Despite being a Holocaust survivor, he was determined to give his family a normal life, devoid of the suffering that he endured as a youth. He did not transfer his scars onto us, but he believed very strongly in educating the next generation about the horrors of the Holocaust so that the world would never forget. To that end, he was a board member of the Warsaw Ghetto Resistance Organization (WAGRO) and helped organize New York’s largest Holocaust commemorations for over 40 years. It was at that gathering in April of 2011 that the first of three significant events took place in the final year of his life.

At the commemoration, now organized by the American Gathering of Holocaust Survivors, our family was chosen to light the first of 6 candles to commemorate the Shoah. In the past, they had only allowed one family member to accompany the survivor, but now our entire family joined him on stage. Three generations stood together to show the fruits of his life in America, despite overwhelming odds. Shortly thereafter, he was called by a fellow survivor in Israel, who informed him of the discovery of the mass grave where members of both their families had been killed. Not feeling up to making a long trip, he sent his children and grandchildren in his stead.
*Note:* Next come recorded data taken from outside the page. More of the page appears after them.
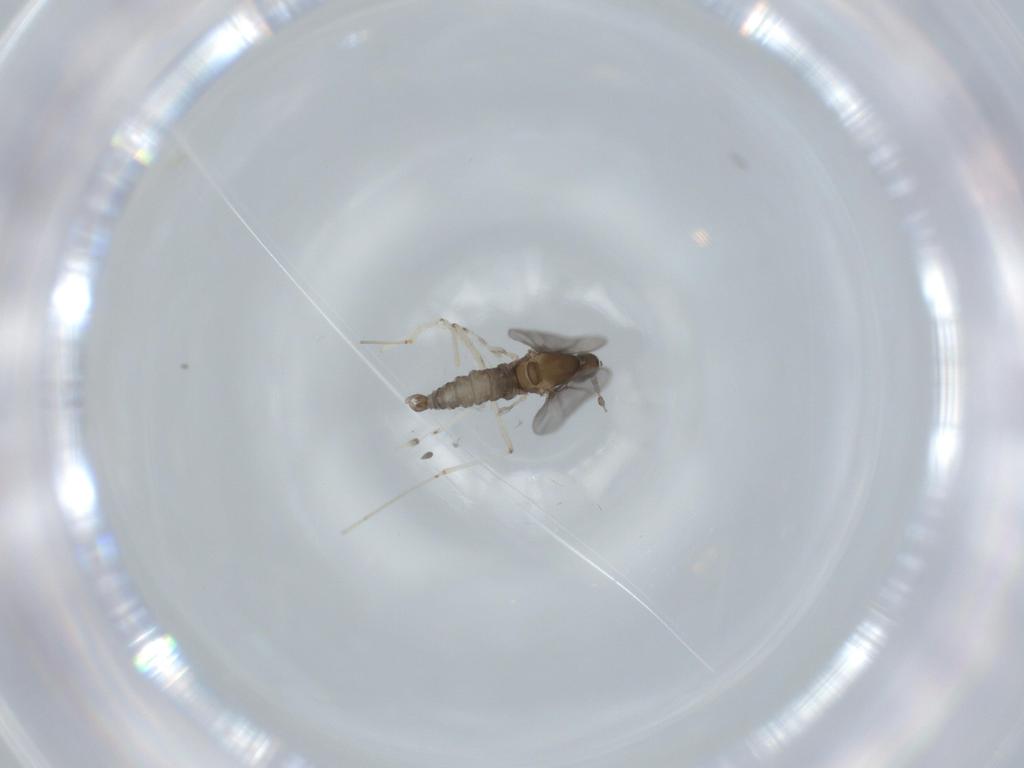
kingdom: Animalia
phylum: Arthropoda
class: Insecta
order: Diptera
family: Cecidomyiidae
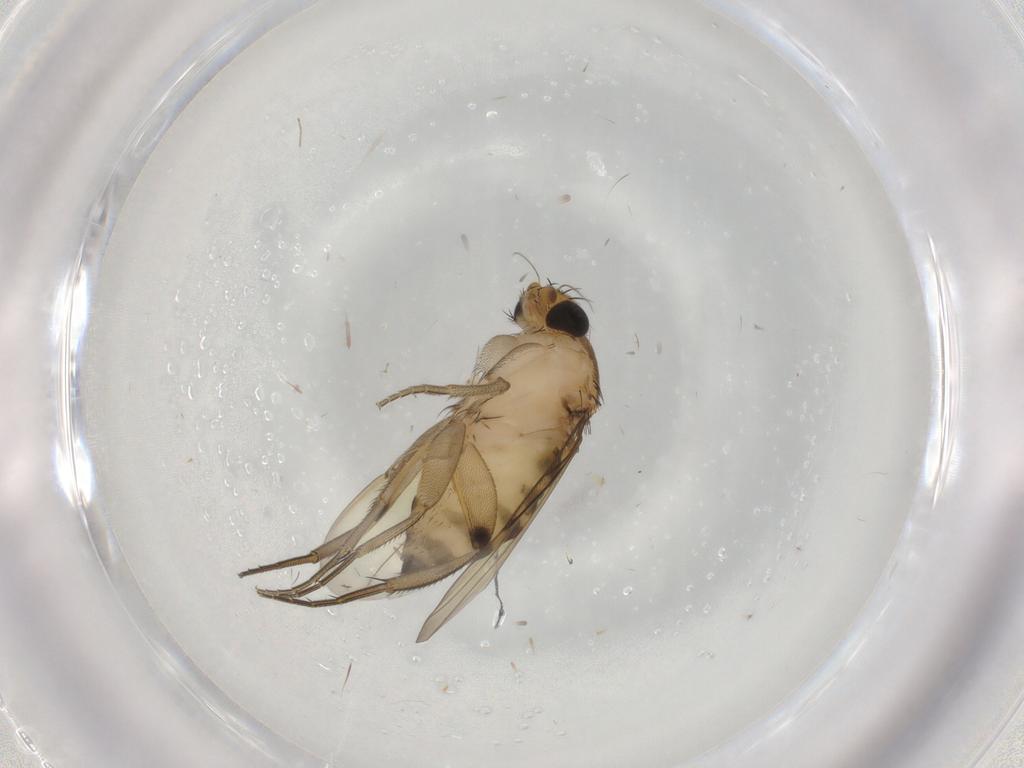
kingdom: Animalia
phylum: Arthropoda
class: Insecta
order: Diptera
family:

My brother and I, along with my son, participated in the ceremony along with the Israeli family, 150 Israeli students in Poland for March of the Living, and government officials and students from the village.

From left to right: a representative of the President of Poland, Steve Fox, The Lasting Memory Foundation founder Zbigniew Nizinski, and Rabbi Michael Schudrich, Chief Rabbi of Poland.

In essence, we attended the belated funeral for my father’s family – complete with speeches, Kaddish, and Kail Maale Rachamim, read by the chief Rabbi of Poland. At the end, 200 of us sang Hatikvah in this killing field, showing the Nazis that we have indeed been victorious. After 69 years, my father finally got closure from that terrible part of his life.

In November, just 2 months before he died, he was one of 55 partisans honored at a dinner by the Jewish Partisan Educational Foundation. He was very excited to go and felt happy that partisans like him were being recognized for their courage and strength. At the dinner, he commented to actor Ed Asner, who read out the names of the partisans in attendance during the ceremony in their honor, that it wasn’t easy being a partisan – but it was the only way he could survive. At the end of the evening, when they sang the Partisan Hymn, he appeared to stand taller than his 5’7” frame would allow.

Joseph Fox with actor Ed Asner at JPEF's Partisan Tribute Dinner on November 7, 2011 in New York City.

To the outside world, my father was a proud survivor and a successful businessman. To us, he was a loving husband, father, and grandfather whose Chesed quietly extended to family and friends. He was successful, had a great sense of humor, and was a smart, well-rounded person. He was my mentor, my friend, my inspiration, and a role model for me and my children. May his memory be a blessing to all of us and may his heroism and compassion be an inspiration to all of Klal Yisrael.